The paper you link to in the question is paywalled for me, so this answer may not be specific enough, but we'll make do.
Fundamentally, AUC is about measuring a classifier's robustness. The intuition behind the measure is that if we have classifier that outputs a score for an example, rather than a class label alone, we can choose to interpret that score in ways that trade detection rate (true positives) for false positive rate.
As a very simple example, imagine that we have a classifier that outputs a probability that an example pair is a link. By default we might chose to interpret this a probability of more than 0.5 as a link being present. Suppose this produces a certain true positive and false positive rate. Now let's change our mind. It's suddenly very important that we detect all the links, even if we get a lot of false positives. We choose to interpret any probability value > 0 as being a link. Our true positive rate will spike, but so will our false positive rate. Finally, if we care only about minimizing the prediction of fake links, we could chose to interpret only probability values that are >0.99 as being links. Our true positive rate will go way down, but our false positive rate will too.
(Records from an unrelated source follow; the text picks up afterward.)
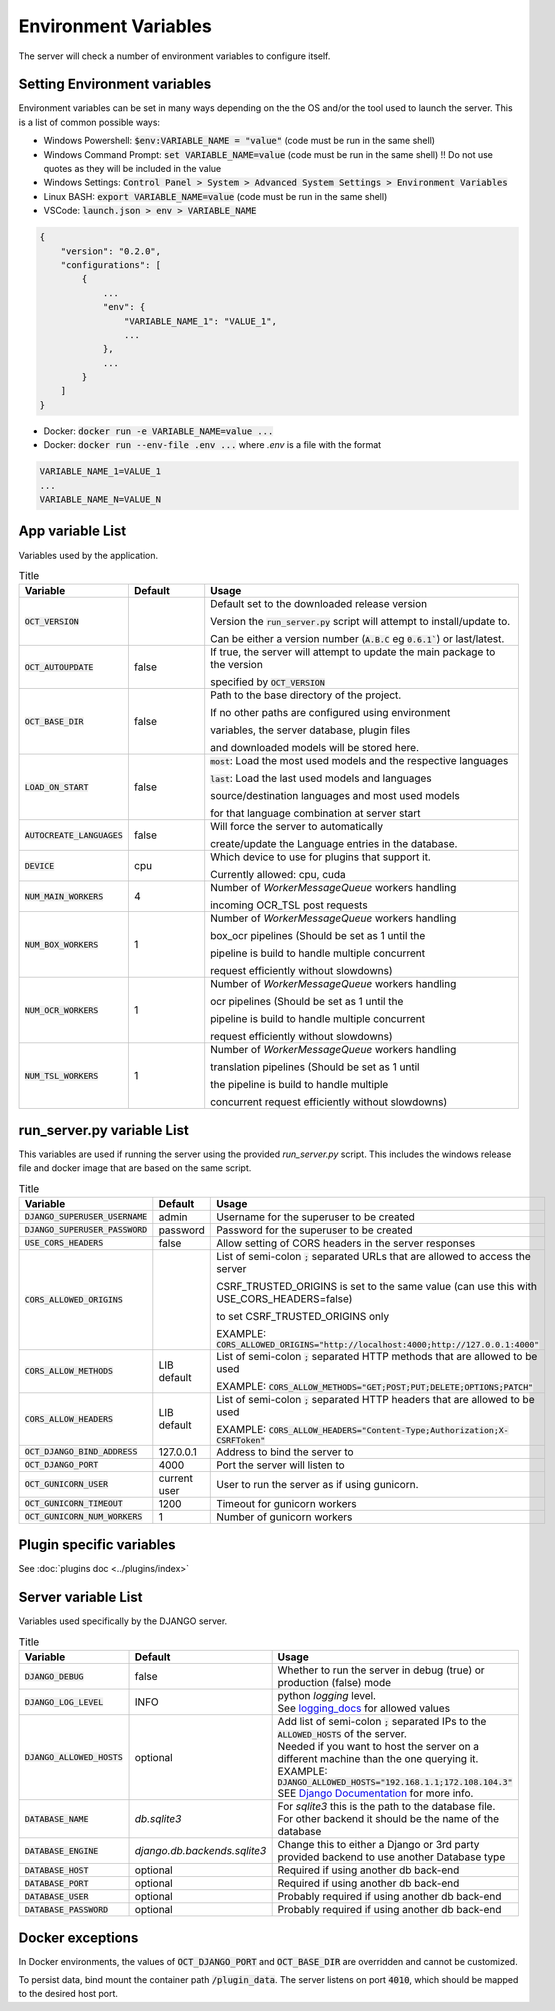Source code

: Environment Variables
=====================

The server will check a number of environment variables to configure itself.

Setting Environment variables
-----------------------------

Environment variables can be set in many ways depending on the the OS and/or the tool used to launch the server.
This is a list of common possible ways:

- Windows Powershell: :code:`$env:VARIABLE_NAME = "value"` (code must be run in the same shell)
- Windows Command Prompt: :code:`set VARIABLE_NAME=value` (code must be run in the same shell)
  !! Do not use quotes as they will be included in the value
- Windows Settings: :code:`Control Panel > System > Advanced System Settings > Environment Variables`
- Linux BASH: :code:`export VARIABLE_NAME=value` (code must be run in the same shell)
- VSCode: :code:`launch.json > env > VARIABLE_NAME`

.. code-block::

    {
        "version": "0.2.0",
        "configurations": [
            {
                ...
                "env": {
                    "VARIABLE_NAME_1": "VALUE_1",
                    ...
                },
                ...
            }
        ]
    }

- Docker: :code:`docker run -e VARIABLE_NAME=value ...`
- Docker: :code:`docker run --env-file .env ...` where `.env` is a file with the format

.. code-block::

    VARIABLE_NAME_1=VALUE_1
    ...
    VARIABLE_NAME_N=VALUE_N

App variable List
-----------------

Variables used by the application.

.. list-table:: Title
    :widths: 16 16 68
    :header-rows: 1

    * - Variable
      - Default
      - Usage
    * - :code:`OCT_VERSION`
      -
      - Default set to the downloaded release version

        Version the :code:`run_server.py` script will attempt to install/update to.

        Can be either a version number (:code:`A.B.C` eg :code:`0.6.1``) or last/latest.

    * - :code:`OCT_AUTOUPDATE`
      - false
      - If true, the server will attempt to update the main package to the version

        specified by :code:`OCT_VERSION`

    * - :code:`OCT_BASE_DIR`
      - false
      - Path to the base directory of the project.

        If no other paths are configured using environment

        variables, the server database, plugin files

        and downloaded models will be stored here.
    * - :code:`LOAD_ON_START`
      - false
      - :code:`most`: Load the most used models and the respective languages

        :code:`last`: Load the last used models and languages

        source/destination languages and most used models

        for that language combination at server start
    * - :code:`AUTOCREATE_LANGUAGES`
      - false
      - Will force the server to automatically

        create/update the Language entries in the database.
    * - :code:`DEVICE`
      - cpu
      - Which device to use for plugins that support it.

        Currently allowed: cpu, cuda
    * - :code:`NUM_MAIN_WORKERS`
      - 4
      - Number of `WorkerMessageQueue` workers handling

        incoming OCR_TSL post requests
    * - :code:`NUM_BOX_WORKERS`
      - 1
      - Number of `WorkerMessageQueue` workers handling

        box_ocr pipelines (Should be set as 1 until the

        pipeline is build to handle multiple concurrent

        request efficiently without slowdowns)
    * - :code:`NUM_OCR_WORKERS`
      - 1
      - Number of `WorkerMessageQueue` workers handling

        ocr pipelines (Should be set as 1 until the

        pipeline is build to handle multiple concurrent

        request efficiently without slowdowns)
    * - :code:`NUM_TSL_WORKERS`
      - 1
      - Number of `WorkerMessageQueue` workers handling

        translation pipelines (Should be set as 1 until

        the pipeline is build to handle multiple

        concurrent request efficiently without slowdowns)

run_server.py variable List
---------------------------

This variables are used if running the server using the provided `run_server.py` script.
This includes the windows release file and docker image that are based on the same script.

.. list-table:: Title
    :widths: 16 16 68
    :header-rows: 1

    * - Variable
      - Default
      - Usage
    * - :code:`DJANGO_SUPERUSER_USERNAME`
      - admin
      - Username for the superuser to be created
    * - :code:`DJANGO_SUPERUSER_PASSWORD`
      - password
      - Password for the superuser to be created
    * - :code:`USE_CORS_HEADERS`
      - false
      - Allow setting of CORS headers in the server responses
    * - :code:`CORS_ALLOWED_ORIGINS`
      -
      - List of semi-colon :code:`;` separated URLs that are allowed to access the server

        CSRF_TRUSTED_ORIGINS is set to the same value (can use this with USE_CORS_HEADERS=false)

        to set CSRF_TRUSTED_ORIGINS only

        EXAMPLE: :code:`CORS_ALLOWED_ORIGINS="http://localhost:4000;http://127.0.0.1:4000"`
    * - :code:`CORS_ALLOW_METHODS`
      - LIB default
      - List of semi-colon :code:`;` separated HTTP methods that are allowed to be used

        EXAMPLE: :code:`CORS_ALLOW_METHODS="GET;POST;PUT;DELETE;OPTIONS;PATCH"`
    * - :code:`CORS_ALLOW_HEADERS`
      - LIB default
      - List of semi-colon :code:`;` separated HTTP headers that are allowed to be used

        EXAMPLE: :code:`CORS_ALLOW_HEADERS="Content-Type;Authorization;X-CSRFToken"`
    * - :code:`OCT_DJANGO_BIND_ADDRESS`
      - 127.0.0.1
      - Address to bind the server to
    * - :code:`OCT_DJANGO_PORT`
      - 4000
      - Port the server will listen to
    * - :code:`OCT_GUNICORN_USER`
      - current user
      - User to run the server as if using gunicorn.
    * - :code:`OCT_GUNICORN_TIMEOUT`
      - 1200
      - Timeout for gunicorn workers
    * - :code:`OCT_GUNICORN_NUM_WORKERS`
      - 1
      - Number of gunicorn workers

Plugin specific variables
-------------------------

See :doc:`plugins doc <../plugins/index>`

Server variable List
--------------------

Variables used specifically by the DJANGO server.

.. list-table:: Title
    :widths: 25 25 50
    :header-rows: 1

    * - Variable
      - Default
      - Usage
    * - :code:`DJANGO_DEBUG`
      - false
      - Whether to run the server in debug (true) or production (false) mode
    * - :code:`DJANGO_LOG_LEVEL`
      - INFO
      - | python `logging` level. \
        | See `logging_docs`_ for allowed values
    * - :code:`DJANGO_ALLOWED_HOSTS`
      - optional
      - | Add list of semi-colon :code:`;` separated IPs to the :code:`ALLOWED_HOSTS` of the server. \
        | Needed if you want to host the server on a different machine than the one querying it. \
        | EXAMPLE: :code:`DJANGO_ALLOWED_HOSTS="192.168.1.1;172.108.104.3"` \
        | SEE `Django Documentation <https://docs.djangoproject.com/en/2.2/ref/settings/#allowed-hosts>`_ for more info.
    * - :code:`DATABASE_NAME`
      - *db.sqlite3*
      - For `sqlite3` this is the path to the database file. For other backend it should be the name of the database
    * - :code:`DATABASE_ENGINE`
      - `django.db.backends.sqlite3`
      - Change this to either a Django or 3rd party provided backend to use another Database type
    * - :code:`DATABASE_HOST`
      - optional
      - Required if using another db back-end
    * - :code:`DATABASE_PORT`
      - optional
      - Required if using another db back-end
    * - :code:`DATABASE_USER`
      - optional
      - Probably required if using another db back-end
    * - :code:`DATABASE_PASSWORD`
      - optional
      - Probably required if using another db back-end

Docker exceptions
-------------------------

In Docker environments, the values of :code:`OCT_DJANGO_PORT` and :code:`OCT_BASE_DIR` are overridden and cannot be customized.

To persist data, bind mount the container path :code:`/plugin_data`. The server listens on port :code:`4010`, which should be mapped to the desired host port.

.. _logging_docs: https://docs.python.org/3/library/logging.html#logging-levels
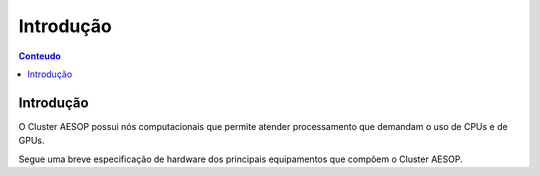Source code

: **********
Introdução
**********

.. contents:: Conteudo

Introdução
==========
O Cluster AESOP possui nós computacionais que permite atender processamento que demandam o 
uso de CPUs e de GPUs.

Segue uma breve especificação de hardware dos principais equipamentos que compõem o Cluster AESOP.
AUC quantifies how rapidly the false positive rate increases as we increase the true positive rate by changing our interpretation of the scores the classifier outputs. Better classifiers will generally be able to increase their true positive rates quickly without introducing many false positives, while worse classifiers will not. An AUC of 1.0 indicates that we can achieve 100% true positive rate without increasing the false positive rate at all. An AUC of 0.0 indicates that increasing the true positive rate by 1% will always result in an increase of 1% in the false positive rate (i.e. the classifier is essentially just as good as a random guess without looking at the input).
In your link prediction problem, we cannot directly measure the false positive rate. However, if we treat all non-links as negative examples when we compute this measure, a classifier with a higher AUC will is one that can more rapidly separate positive examples from non-positive ones as you increase your sensitivity. Even though we aren't sure which examples are false positives and which are unseen links, a classifier with a high AUC is one where we would be more likely to trust that the non-links it labels as links are actually links we can't see.